I am blessed. Okay I am being corny now since that is the literal meaning of my name, but what I am referring to is the fact that I met my life partner. I wake up every day amped and excited by the fact that we get to do this life thing together. 

I chill with my wife, she sits comfortably behind her sewing machine and designs an elaborate skirt for one of our friends. As I savour the moment, I put on my earphones and binge on yet another cult podcast, the term ‘twin flames’ come up. We start to engage on the concept of soul mates; what the term means to us, whether we believe in soul mates or twin flames. Does this term only refer to romantic connections? Can you have more than one soul mate? We basically went down a rabbit hole. 
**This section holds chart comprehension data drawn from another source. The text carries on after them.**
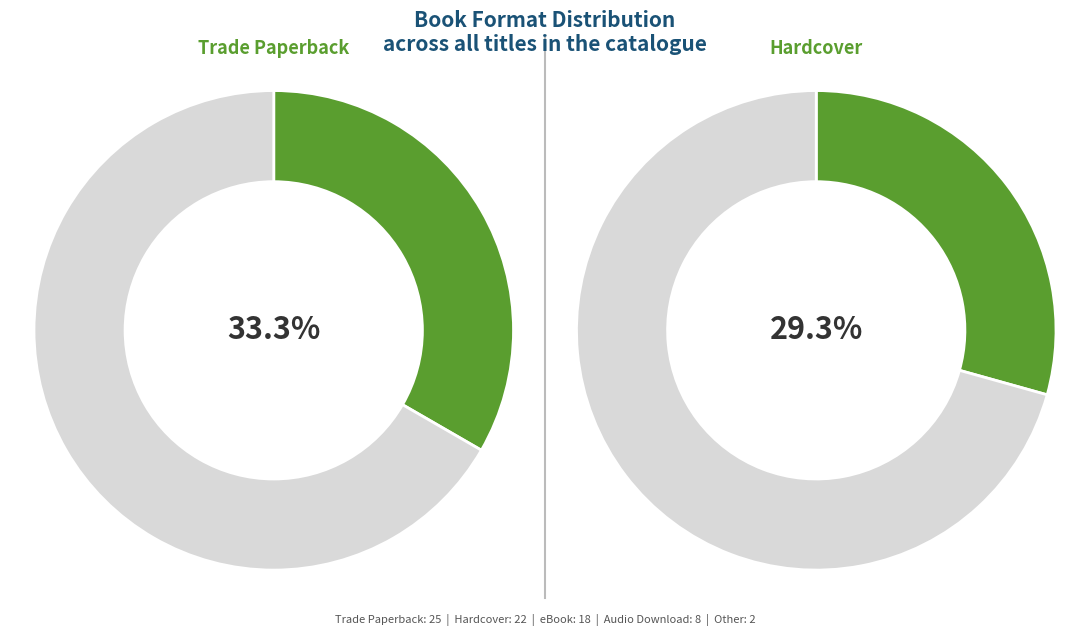

What is the change in value from Hardcover to eBook?

-4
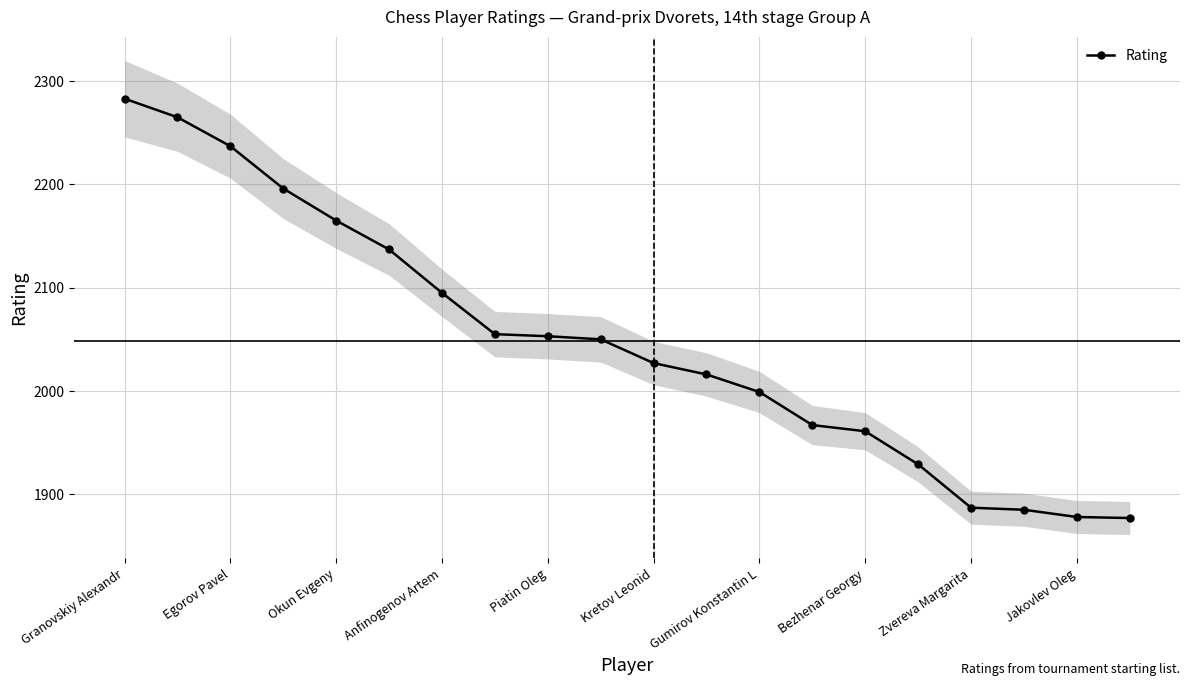

The Rating series shows 1250 at Kretov Leonid. True or false?

False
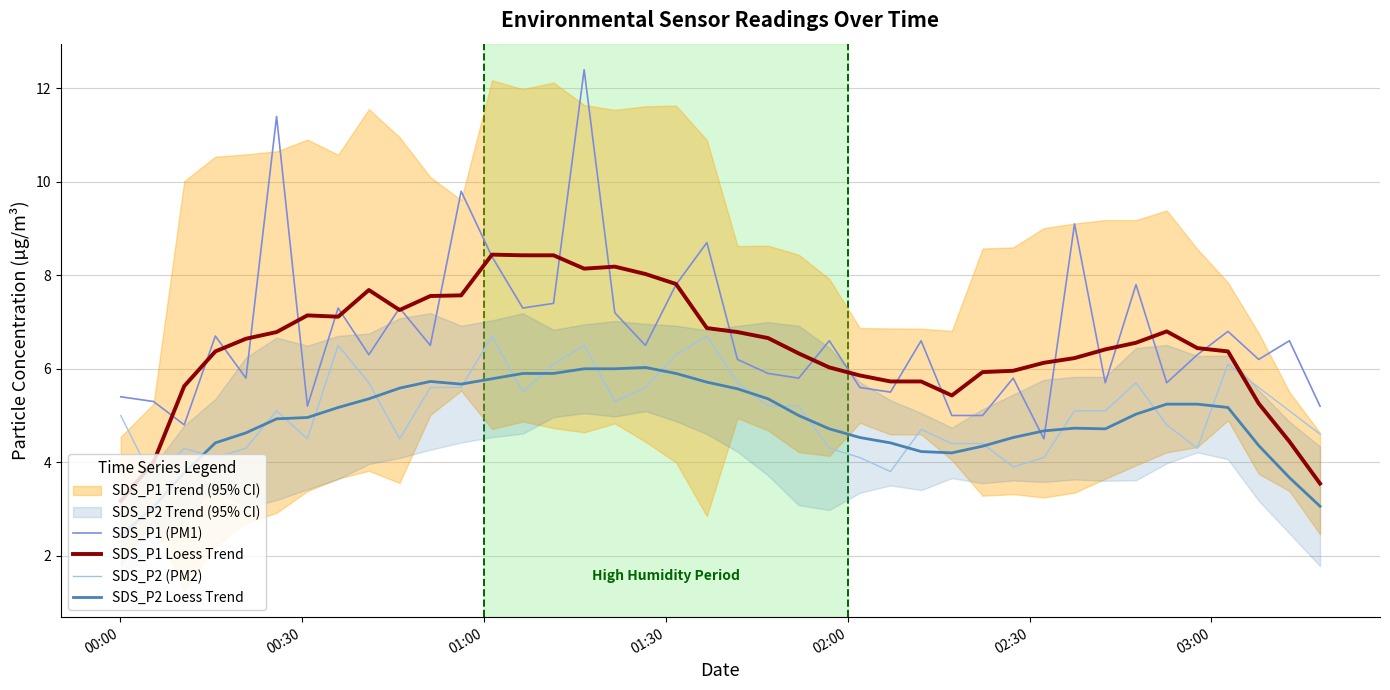

What is the smallest value displayed?

2.4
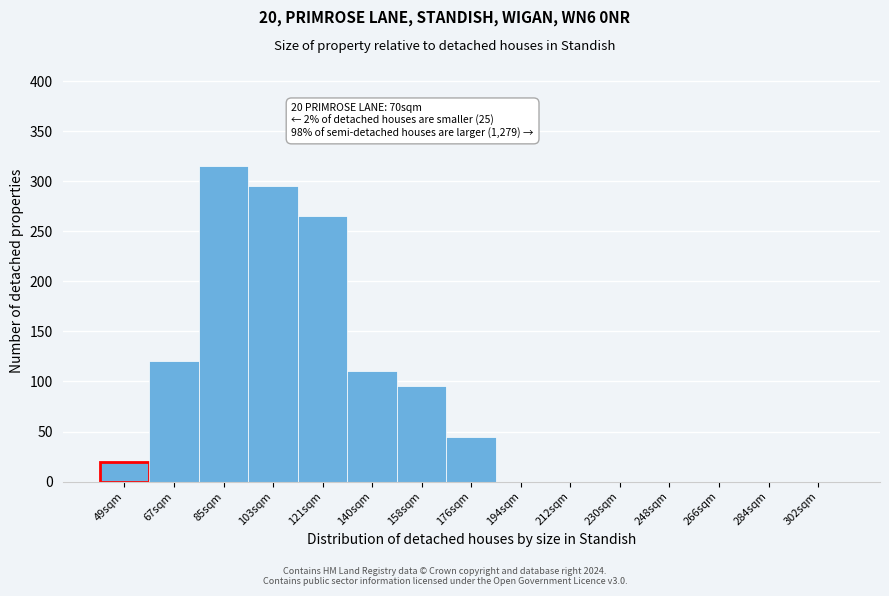

Reading left to right, extract all data points from this chart.

49sqm=20	67sqm=120	85sqm=315	103sqm=295	121sqm=265	140sqm=110	158sqm=95	176sqm=45	194sqm=0	212sqm=0	230sqm=0	248sqm=0	266sqm=0	284sqm=0	302sqm=0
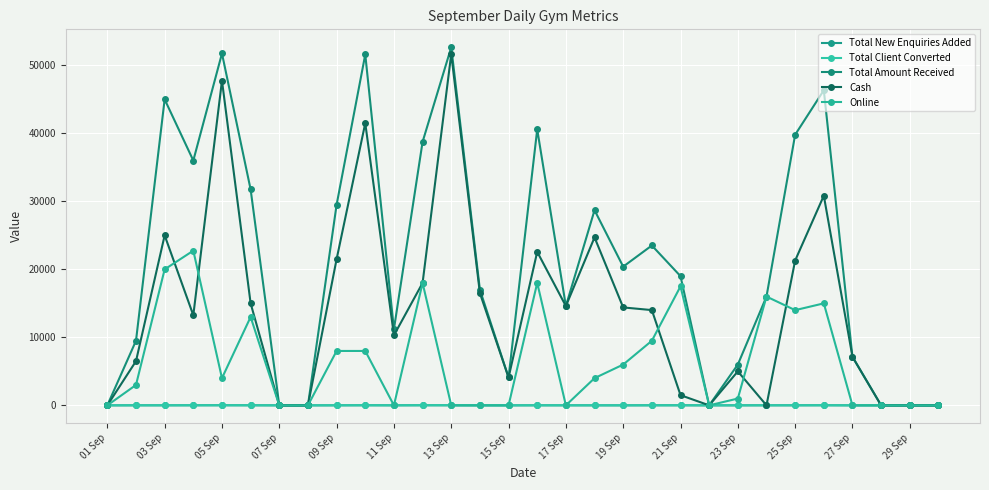

Does the chart have visible grid lines?

Yes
The curiosity about soul mates is one that has been around for ages. Humans throughout millennia have grappled with matters of the heart. An interesting demonstration of this is the Greek myth on soul mates. Plato wrote a novella titled Symposium and during a festival he had one of his students, Aristophanes, perform the part which spoke on soul mates. 

I’ll paraphrase the story for you, which I read off the site. According to Aristophanes, humans were double beings, created with four arms, four legs and a head with two faces. There were three genders of humans, male who were referred to as children of the sun, female humans who were children of the earth, and androgynous humans (the Greek word for androgynous is directly translated to male and female). I find this part intriguing as it challenges the gender binary the west has perpetuated, and challenges the concept of hetero parings being the only correct type of relationship, but I digress!

Okay back to the story. Humans were quite powerful at this time, and we became a threat to the gods, so Zeus decided to split the humans in half, weakening us and at the same time increasing the human population which would mean more sacrifices to the gods. That left humans weakened and wounded, only finding fulfilment and completeness when we find our other half. 

Aristophanes even describes one finding their soul mate as follows:

“Love is born into every human being; it calls back the halves of our original nature together; it tries to make one out of two and heal the wound of human nature. Each of us, then, is a ‘matching half’ of a human whole… and each of us is always seeking the half that matches him.”

How beautiful… and toxic. The concept of one not being whole until they are paired up is what lands us in unhealthy relationships due to fear of being alone. And there is also the probability of having multiple soul mates, or people playing different roles in your life and they being as important (if not more important in some cases) than a romantic partner. This also does not address polyamorous relationships which again touches on how people can fulfil different functions in your life which the ‘1 soul mate’ narrative leaves out. 

With that said, whether your soul mate is your best friend or your romantic partner, it is important to note that connection alone does not sustain a healthy relationship. It takes constant communication, mutual respect, and the willingness to constantly renegotiate the terms of the relationship.